Officials have suggested the plane might have crashed into the sea off the west coast of Sulawesi, disintegrating into small pieces.

"Some human hair and scalp suspected to be that of the victims of the missing Adam Air plane were found this morning in Dutungan island in the Pare Pare area," Muslimin said.

He did not say how long the DNA testing would take.

Makassar, Sulawesi's largest city and the coordinating point for the search, is about 1,400 km (870 miles) northeast of Jakarta. Pare Pare is a two-hour drive north from Makassar. Both are on Sulawesi's west coast.

A search team found part of one of the plane's wings on Saturday night, Budi Haryoto, an official from the national search and rescue agency said.

He said the 1.5 metres (5 ft) long fragment was still being examined to find out if it was part of the right or left wing.

A fisherman found the tail stabiliser of the Boeing on Tuesday snared in his nets but initially stored it under his traditional stilted house because he thought it was only a slab of plywood.
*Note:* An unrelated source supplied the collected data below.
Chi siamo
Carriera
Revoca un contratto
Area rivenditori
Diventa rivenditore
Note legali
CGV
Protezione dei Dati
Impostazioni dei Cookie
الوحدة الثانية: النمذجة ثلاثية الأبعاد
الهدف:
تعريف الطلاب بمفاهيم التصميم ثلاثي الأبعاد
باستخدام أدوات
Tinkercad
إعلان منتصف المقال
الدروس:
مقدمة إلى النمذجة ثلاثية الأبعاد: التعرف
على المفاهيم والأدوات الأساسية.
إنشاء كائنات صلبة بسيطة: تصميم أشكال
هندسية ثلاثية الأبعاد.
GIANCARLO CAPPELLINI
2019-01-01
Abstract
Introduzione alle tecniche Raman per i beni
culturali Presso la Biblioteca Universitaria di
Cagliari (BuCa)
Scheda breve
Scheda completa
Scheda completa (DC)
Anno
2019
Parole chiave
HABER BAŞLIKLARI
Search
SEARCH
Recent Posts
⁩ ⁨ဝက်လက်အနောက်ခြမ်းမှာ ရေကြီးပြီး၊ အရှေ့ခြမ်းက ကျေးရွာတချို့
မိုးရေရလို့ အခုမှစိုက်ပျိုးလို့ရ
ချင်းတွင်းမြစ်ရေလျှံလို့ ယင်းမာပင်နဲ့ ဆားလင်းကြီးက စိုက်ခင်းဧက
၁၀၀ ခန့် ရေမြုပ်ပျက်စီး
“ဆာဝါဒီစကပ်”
He was given a cash reward of 50 million rupiah ($5,500) on Saturday for finding the first piece of the missing jet.

Part of a passenger seat with a serial number on it was found on Sunday in waters around Pasir Putih island roughly half way between Pare Pare and Makassar, Lieutenant Andi Ichsan, an Indonesian marine involved in the search, told Reuters.

Troops in a rubber boat also found a piece of an emergency exit door off Sakuala island in Pangkep district, he said.

On Saturday, pieces of clothing that might be linked to passengers were also found, according to the Web site of Indonesian TV station SCTV.

Despite the possibility that the Boeing had broken up, Indonesian navy ships assisted by a U.S. oceanographic ship have been trying to locate its fuselage, which could still house the flight recorder that could provide clues to explain the disaster.

Search mission chief First Air Marshal Eddy Suyanto said on Saturday that the search for the plane's main body and black box was being hampered by the depth of the sea in areas where metal objects had been detected in the Makassar Strait.

Strong winds and heavy seas were also making the search more difficult at the weekend.

The flight recorder is set up to give off a signal for 30 days to aid detection, but it is likely to be very hard to locate in waters as deep as 1,700 metres (5,600 ft) in the area.

So far no bodies confirmed as the missing passengers have been found. Suyanto said previously that, considering that parts of the plane found so far were mostly small, a body was unlikely to have survived the disaster in one piece.

The 17-year-old plane was heading from Surabaya in East Java to Manado in northern Sulawesi when it vanished in bad weather on January 1. The plane made no distress call, although the pilot had reported concerns over crosswinds.